Individuals within the sculpture will be in close proximity to each other, just as the elements of the sculpture are gathered together. Perhaps within the space of the sculpture, this abstract distance of learning potentials will also be manifest. The title, Proximal Ring, is also an allusion to the council rings described above.
Q: How do you think it will complement the building?
Walker: My hope is that the sculpture will create a delicate visual point of interest. The new east wing of the building responds to the massing, window composition and horizontal datum lines of the existing building without imitating it. This contemporary response by the architects was inspiring to me in re-interpreting the traditional council rings artistically.
By its tilting, irregularly-spaced poles the sculpture will form a counterpoint to the classical symmetry of both wings. The solidity of eastern wing of the new addition will complement the informal, dance-like quality of the poles and suspended cable. The sculpture's limestone bench will be made from the same variety of limestone used on the exteriors of both the original and new Education Building.
Q: How does this fit into your body of work?
Walker: Many of my artistic explorations have centered on using fibrous materials to define three-dimensional space. The majority of my work relies on found objects or architectural spaces to act as frameworks or looms upon which I make my fiber connections by wrapping, weaving, or otherwise attaching.

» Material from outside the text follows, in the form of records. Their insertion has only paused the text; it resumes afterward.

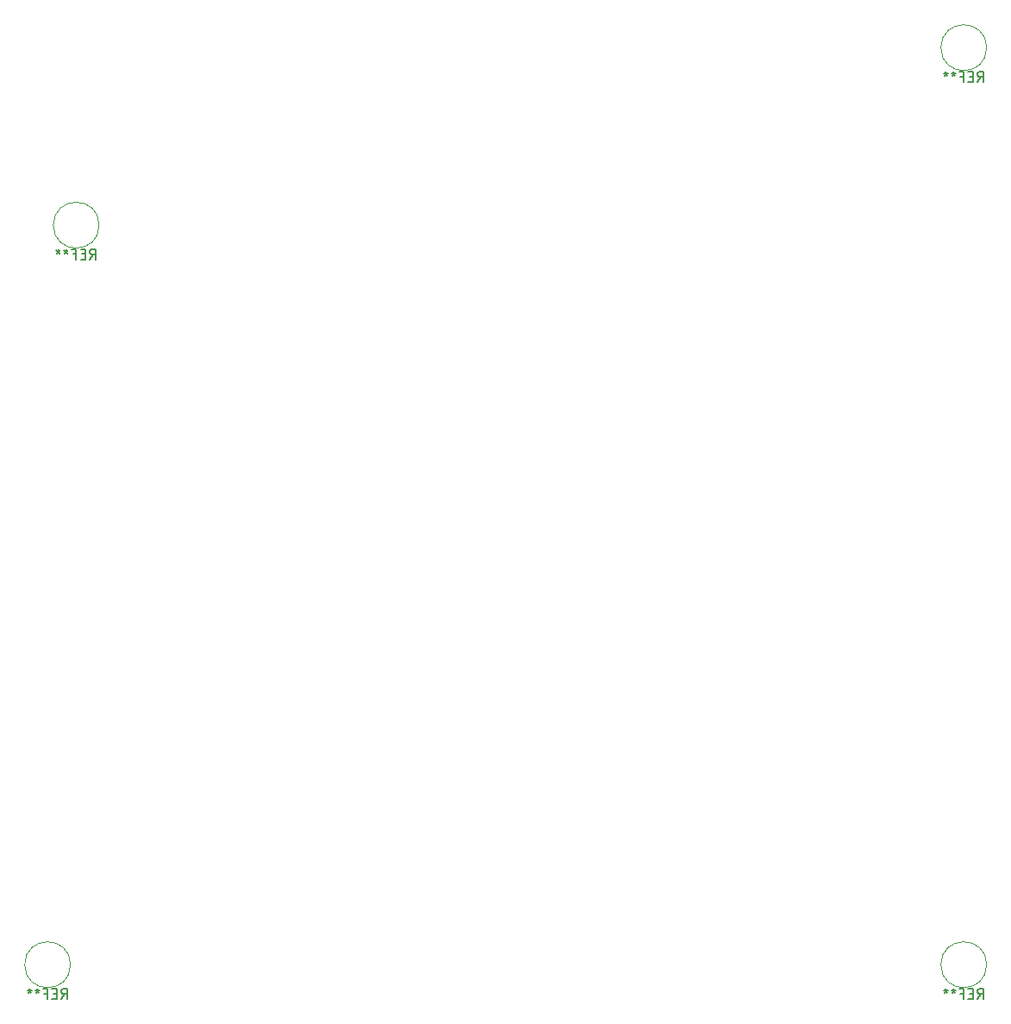
<source format=gbr>
G04 #@! TF.GenerationSoftware,KiCad,Pcbnew,(5.1.5)-2*
G04 #@! TF.CreationDate,2019-12-12T13:33:21-05:00*
G04 #@! TF.ProjectId,face,66616365-2e6b-4696-9361-645f70636258,rev?*
G04 #@! TF.SameCoordinates,Original*
G04 #@! TF.FileFunction,Legend,Bot*
G04 #@! TF.FilePolarity,Positive*
%FSLAX46Y46*%
G04 Gerber Fmt 4.6, Leading zero omitted, Abs format (unit mm)*
G04 Created by KiCad (PCBNEW (5.1.5)-2) date 2019-12-12 13:33:21*
%MOMM*%
%LPD*%
G04 APERTURE LIST*
%ADD10C,0.120000*%
%ADD11C,0.150000*%
G04 APERTURE END LIST*
D10*
X10064000Y-22414000D02*
G75*
G03X10064000Y-22414000I-2250000J0D01*
G01*
X97250000Y-5000000D02*
G75*
G03X97250000Y-5000000I-2250000J0D01*
G01*
X97250000Y-95000000D02*
G75*
G03X97250000Y-95000000I-2250000J0D01*
G01*
X7250000Y-95000000D02*
G75*
G03X7250000Y-95000000I-2250000J0D01*
G01*
D11*
X9147333Y-25764380D02*
X9480666Y-25288190D01*
X9718761Y-25764380D02*
X9718761Y-24764380D01*
X9337809Y-24764380D01*
X9242571Y-24812000D01*
X9194952Y-24859619D01*
X9147333Y-24954857D01*
X9147333Y-25097714D01*
X9194952Y-25192952D01*
X9242571Y-25240571D01*
X9337809Y-25288190D01*
X9718761Y-25288190D01*
X8718761Y-25240571D02*
X8385428Y-25240571D01*
X8242571Y-25764380D02*
X8718761Y-25764380D01*
X8718761Y-24764380D01*
X8242571Y-24764380D01*
X7480666Y-25240571D02*
X7814000Y-25240571D01*
X7814000Y-25764380D02*
X7814000Y-24764380D01*
X7337809Y-24764380D01*
X6814000Y-24764380D02*
X6814000Y-25002476D01*
X7052095Y-24907238D02*
X6814000Y-25002476D01*
X6575904Y-24907238D01*
X6956857Y-25192952D02*
X6814000Y-25002476D01*
X6671142Y-25192952D01*
X6052095Y-24764380D02*
X6052095Y-25002476D01*
X6290190Y-24907238D02*
X6052095Y-25002476D01*
X5814000Y-24907238D01*
X6194952Y-25192952D02*
X6052095Y-25002476D01*
X5909238Y-25192952D01*
X96333333Y-8350380D02*
X96666666Y-7874190D01*
X96904761Y-8350380D02*
X96904761Y-7350380D01*
X96523809Y-7350380D01*
X96428571Y-7398000D01*
X96380952Y-7445619D01*
X96333333Y-7540857D01*
X96333333Y-7683714D01*
X96380952Y-7778952D01*
X96428571Y-7826571D01*
X96523809Y-7874190D01*
X96904761Y-7874190D01*
X95904761Y-7826571D02*
X95571428Y-7826571D01*
X95428571Y-8350380D02*
X95904761Y-8350380D01*
X95904761Y-7350380D01*
X95428571Y-7350380D01*
X94666666Y-7826571D02*
X95000000Y-7826571D01*
X95000000Y-8350380D02*
X95000000Y-7350380D01*
X94523809Y-7350380D01*
X94000000Y-7350380D02*
X94000000Y-7588476D01*
X94238095Y-7493238D02*
X94000000Y-7588476D01*
X93761904Y-7493238D01*
X94142857Y-7778952D02*
X94000000Y-7588476D01*
X93857142Y-7778952D01*
X93238095Y-7350380D02*
X93238095Y-7588476D01*
X93476190Y-7493238D02*
X93238095Y-7588476D01*
X93000000Y-7493238D01*
X93380952Y-7778952D02*
X93238095Y-7588476D01*
X93095238Y-7778952D01*
X96333333Y-98350380D02*
X96666666Y-97874190D01*
X96904761Y-98350380D02*
X96904761Y-97350380D01*
X96523809Y-97350380D01*
X96428571Y-97398000D01*
X96380952Y-97445619D01*
X96333333Y-97540857D01*
X96333333Y-97683714D01*
X96380952Y-97778952D01*
X96428571Y-97826571D01*
X96523809Y-97874190D01*
X96904761Y-97874190D01*
X95904761Y-97826571D02*
X95571428Y-97826571D01*
X95428571Y-98350380D02*
X95904761Y-98350380D01*
X95904761Y-97350380D01*
X95428571Y-97350380D01*
X94666666Y-97826571D02*
X95000000Y-97826571D01*
X95000000Y-98350380D02*
X95000000Y-97350380D01*
X94523809Y-97350380D01*
X94000000Y-97350380D02*
X94000000Y-97588476D01*
X94238095Y-97493238D02*
X94000000Y-97588476D01*
X93761904Y-97493238D01*
X94142857Y-97778952D02*
X94000000Y-97588476D01*
X93857142Y-97778952D01*
X93238095Y-97350380D02*
X93238095Y-97588476D01*
X93476190Y-97493238D02*
X93238095Y-97588476D01*
X93000000Y-97493238D01*
X93380952Y-97778952D02*
X93238095Y-97588476D01*
X93095238Y-97778952D01*
X6333333Y-98350380D02*
X6666666Y-97874190D01*
X6904761Y-98350380D02*
X6904761Y-97350380D01*
X6523809Y-97350380D01*
X6428571Y-97398000D01*
X6380952Y-97445619D01*
X6333333Y-97540857D01*
X6333333Y-97683714D01*
X6380952Y-97778952D01*
X6428571Y-97826571D01*
X6523809Y-97874190D01*
X6904761Y-97874190D01*
X5904761Y-97826571D02*
X5571428Y-97826571D01*
X5428571Y-98350380D02*
X5904761Y-98350380D01*
X5904761Y-97350380D01*
X5428571Y-97350380D01*
X4666666Y-97826571D02*
X5000000Y-97826571D01*
X5000000Y-98350380D02*
X5000000Y-97350380D01*
X4523809Y-97350380D01*
X4000000Y-97350380D02*
X4000000Y-97588476D01*
X4238095Y-97493238D02*
X4000000Y-97588476D01*
X3761904Y-97493238D01*
X4142857Y-97778952D02*
X4000000Y-97588476D01*
X3857142Y-97778952D01*
X3238095Y-97350380D02*
X3238095Y-97588476D01*
X3476190Y-97493238D02*
X3238095Y-97588476D01*
X3000000Y-97493238D01*
X3380952Y-97778952D02*
X3238095Y-97588476D01*
X3095238Y-97778952D01*
M02*

</source>
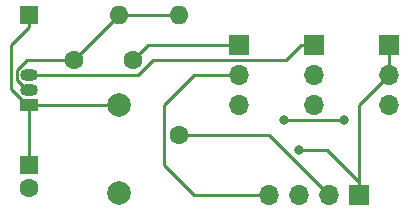
<source format=gbr>
G04 #@! TF.GenerationSoftware,KiCad,Pcbnew,5.0.2+dfsg1-1+build2*
G04 #@! TF.CreationDate,2019-10-24T23:13:18-07:00*
G04 #@! TF.ProjectId,pcb_class,7063625f-636c-4617-9373-2e6b69636164,rev?*
G04 #@! TF.SameCoordinates,Original*
G04 #@! TF.FileFunction,Copper,L1,Top*
G04 #@! TF.FilePolarity,Positive*
%FSLAX46Y46*%
G04 Gerber Fmt 4.6, Leading zero omitted, Abs format (unit mm)*
G04 Created by KiCad (PCBNEW 5.0.2+dfsg1-1+build2) date Thu 24 Oct 2019 11:13:18 PM PDT*
%MOMM*%
%LPD*%
G01*
G04 APERTURE LIST*
G04 #@! TA.AperFunction,ComponentPad*
%ADD10C,2.000000*%
G04 #@! TD*
G04 #@! TA.AperFunction,ComponentPad*
%ADD11R,1.600000X1.600000*%
G04 #@! TD*
G04 #@! TA.AperFunction,ComponentPad*
%ADD12C,1.600000*%
G04 #@! TD*
G04 #@! TA.AperFunction,ComponentPad*
%ADD13O,1.600000X1.600000*%
G04 #@! TD*
G04 #@! TA.AperFunction,ComponentPad*
%ADD14R,1.700000X1.700000*%
G04 #@! TD*
G04 #@! TA.AperFunction,ComponentPad*
%ADD15O,1.700000X1.700000*%
G04 #@! TD*
G04 #@! TA.AperFunction,ComponentPad*
%ADD16O,1.500000X1.050000*%
G04 #@! TD*
G04 #@! TA.AperFunction,ComponentPad*
%ADD17R,1.500000X1.050000*%
G04 #@! TD*
G04 #@! TA.AperFunction,ViaPad*
%ADD18C,0.800000*%
G04 #@! TD*
G04 #@! TA.AperFunction,Conductor*
%ADD19C,0.250000*%
G04 #@! TD*
G04 APERTURE END LIST*
D10*
G04 #@! TO.P,C1,1*
G04 #@! TO.N,Net-(C1-Pad1)*
X165100000Y-115570000D03*
G04 #@! TO.P,C1,2*
G04 #@! TO.N,IN*
X165100000Y-123070000D03*
G04 #@! TD*
D11*
G04 #@! TO.P,C2,1*
G04 #@! TO.N,Net-(C1-Pad1)*
X157480000Y-120650000D03*
D12*
G04 #@! TO.P,C2,2*
G04 #@! TO.N,Net-(C2-Pad2)*
X157480000Y-122650000D03*
G04 #@! TD*
G04 #@! TO.P,C3,1*
G04 #@! TO.N,Net-(C3-Pad1)*
X161290000Y-111760000D03*
G04 #@! TO.P,C3,2*
G04 #@! TO.N,Net-(C3-Pad2)*
X166290000Y-111760000D03*
G04 #@! TD*
D11*
G04 #@! TO.P,D1,1*
G04 #@! TO.N,Net-(C1-Pad1)*
X157480000Y-107950000D03*
D13*
G04 #@! TO.P,D1,2*
G04 #@! TO.N,Net-(C3-Pad1)*
X165100000Y-107950000D03*
G04 #@! TD*
D14*
G04 #@! TO.P,J1,1*
G04 #@! TO.N,IN*
X185420000Y-123190000D03*
D15*
G04 #@! TO.P,J1,2*
G04 #@! TO.N,+9V*
X182880000Y-123190000D03*
G04 #@! TO.P,J1,3*
G04 #@! TO.N,GND*
X180340000Y-123190000D03*
G04 #@! TO.P,J1,4*
G04 #@! TO.N,OUT*
X177800000Y-123190000D03*
G04 #@! TD*
D16*
G04 #@! TO.P,Q1,2*
G04 #@! TO.N,Net-(C3-Pad1)*
X157480000Y-114300000D03*
G04 #@! TO.P,Q1,3*
G04 #@! TO.N,Net-(Q1-Pad3)*
X157480000Y-113030000D03*
D17*
G04 #@! TO.P,Q1,1*
G04 #@! TO.N,Net-(C1-Pad1)*
X157480000Y-115570000D03*
G04 #@! TD*
D12*
G04 #@! TO.P,R1,1*
G04 #@! TO.N,+9V*
X170180000Y-118110000D03*
D13*
G04 #@! TO.P,R1,2*
G04 #@! TO.N,Net-(C3-Pad1)*
X170180000Y-107950000D03*
G04 #@! TD*
D15*
G04 #@! TO.P,RV1,3*
G04 #@! TO.N,Net-(C2-Pad2)*
X187960000Y-115570000D03*
G04 #@! TO.P,RV1,2*
G04 #@! TO.N,IN*
X187960000Y-113030000D03*
D14*
G04 #@! TO.P,RV1,1*
X187960000Y-110490000D03*
G04 #@! TD*
G04 #@! TO.P,RV2,1*
G04 #@! TO.N,Net-(Q1-Pad3)*
X181610000Y-110490000D03*
D15*
G04 #@! TO.P,RV2,2*
G04 #@! TO.N,GND*
X181610000Y-113030000D03*
G04 #@! TO.P,RV2,3*
X181610000Y-115570000D03*
G04 #@! TD*
D14*
G04 #@! TO.P,RV3,1*
G04 #@! TO.N,Net-(C3-Pad2)*
X175260000Y-110490000D03*
D15*
G04 #@! TO.P,RV3,2*
G04 #@! TO.N,OUT*
X175260000Y-113030000D03*
G04 #@! TO.P,RV3,3*
G04 #@! TO.N,GND*
X175260000Y-115570000D03*
G04 #@! TD*
D18*
G04 #@! TO.N,IN*
X180340000Y-119380000D03*
G04 #@! TO.N,Net-(C2-Pad2)*
X179070000Y-116840000D03*
X184150000Y-116840000D03*
G04 #@! TD*
D19*
G04 #@! TO.N,Net-(C1-Pad1)*
X155954980Y-114269980D02*
X157255000Y-115570000D01*
X155954980Y-110525020D02*
X155954980Y-114269980D01*
X157480000Y-109000000D02*
X155954980Y-110525020D01*
X157255000Y-115570000D02*
X157480000Y-115570000D01*
X157480000Y-107950000D02*
X157480000Y-109000000D01*
X157480000Y-115570000D02*
X165100000Y-115570000D01*
X157480000Y-115570000D02*
X157480000Y-120650000D01*
G04 #@! TO.N,IN*
X187960000Y-110490000D02*
X187960000Y-113030000D01*
X185420000Y-115570000D02*
X185420000Y-123190000D01*
X187960000Y-113030000D02*
X185420000Y-115570000D01*
X185420000Y-122090000D02*
X182710000Y-119380000D01*
X185420000Y-123190000D02*
X185420000Y-122090000D01*
X182710000Y-119380000D02*
X180340000Y-119380000D01*
X180340000Y-119380000D02*
X180340000Y-119380000D01*
G04 #@! TO.N,Net-(C2-Pad2)*
X179070000Y-116840000D02*
X184150000Y-116840000D01*
X184150000Y-116840000D02*
X184150000Y-116840000D01*
G04 #@! TO.N,Net-(C3-Pad1)*
X170180000Y-107950000D02*
X165100000Y-107950000D01*
X161290000Y-111760000D02*
X165100000Y-107950000D01*
X157255000Y-114300000D02*
X157480000Y-114300000D01*
X156404990Y-112677915D02*
X156404990Y-113449990D01*
X157322905Y-111760000D02*
X156404990Y-112677915D01*
X156404990Y-113449990D02*
X157255000Y-114300000D01*
X161290000Y-111760000D02*
X157322905Y-111760000D01*
G04 #@! TO.N,Net-(C3-Pad2)*
X167560000Y-110490000D02*
X166290000Y-111760000D01*
X175260000Y-110490000D02*
X167560000Y-110490000D01*
G04 #@! TO.N,+9V*
X177800000Y-118110000D02*
X170180000Y-118110000D01*
X182880000Y-123190000D02*
X177800000Y-118110000D01*
G04 #@! TO.N,OUT*
X174057919Y-113030000D02*
X175260000Y-113030000D01*
X168910000Y-120650000D02*
X171450000Y-123190000D01*
X168910000Y-115570000D02*
X168910000Y-120650000D01*
X171450000Y-123190000D02*
X177800000Y-123190000D01*
X175260000Y-113030000D02*
X171450000Y-113030000D01*
X171450000Y-113030000D02*
X168910000Y-115570000D01*
G04 #@! TO.N,Net-(Q1-Pad3)*
X166685002Y-113030000D02*
X158480000Y-113030000D01*
X167955002Y-111760000D02*
X166685002Y-113030000D01*
X179240000Y-111760000D02*
X167955002Y-111760000D01*
X181610000Y-110490000D02*
X180510000Y-110490000D01*
X180510000Y-110490000D02*
X179240000Y-111760000D01*
X158480000Y-113030000D02*
X157480000Y-113030000D01*
G04 #@! TD*
M02*

</source>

In small pieces, I used sewing thread. Because I work with visually non-massive materials, my work is as much about the spaces I am filling as it is the strands that traverse the space. Light and context are part of the work.
In many of my public projects, I am interested in creating spaces that are entered, seen through, walked around, etc. I do not see myself as a creator of solid objects. Proximal Ring is a continuation of this study.
Q: How is it different?
Walker: Instead of using a found object or architectural element to weave, I am designing the framework itself. Further, this framework is a three-dimensional interpretation of a two-dimensional diagram.
Because my work must always literally respond to some kind of structural framework, I am very excited by the possibility of using found concepts, such as the interaction diagrams that inspired Proximal Ring.
Whatever its eventual conceptual content, there is also a pragmatic aspect to my work in that I must be able to somehow weave it. To look at an abstract concept or diagram and imagine how it might literally be woven and how I might make those connections is very challenging. This project has pushed me to a new level in that regard.
Q: How would you like the community to engage with this work?
Walker: Ultimately, I hope that the sculpture is a place of interaction among students and faculty. While the sculpture's form is derived from historic and conceptual elements which may in themselves generate discussion, these are incidental to the many discussions that could take place within this loosely-delineated space.
I am excited to see just how the space is used over time. I could imagine a small seminar meeting in the sculpture on a nice day, or two students discussing a topic of interest. Perhaps the sculpture will be a meeting spot, a marker on the campus. Rather than telling a clear, complete story, I have tried to leave an open framework to be completed by others.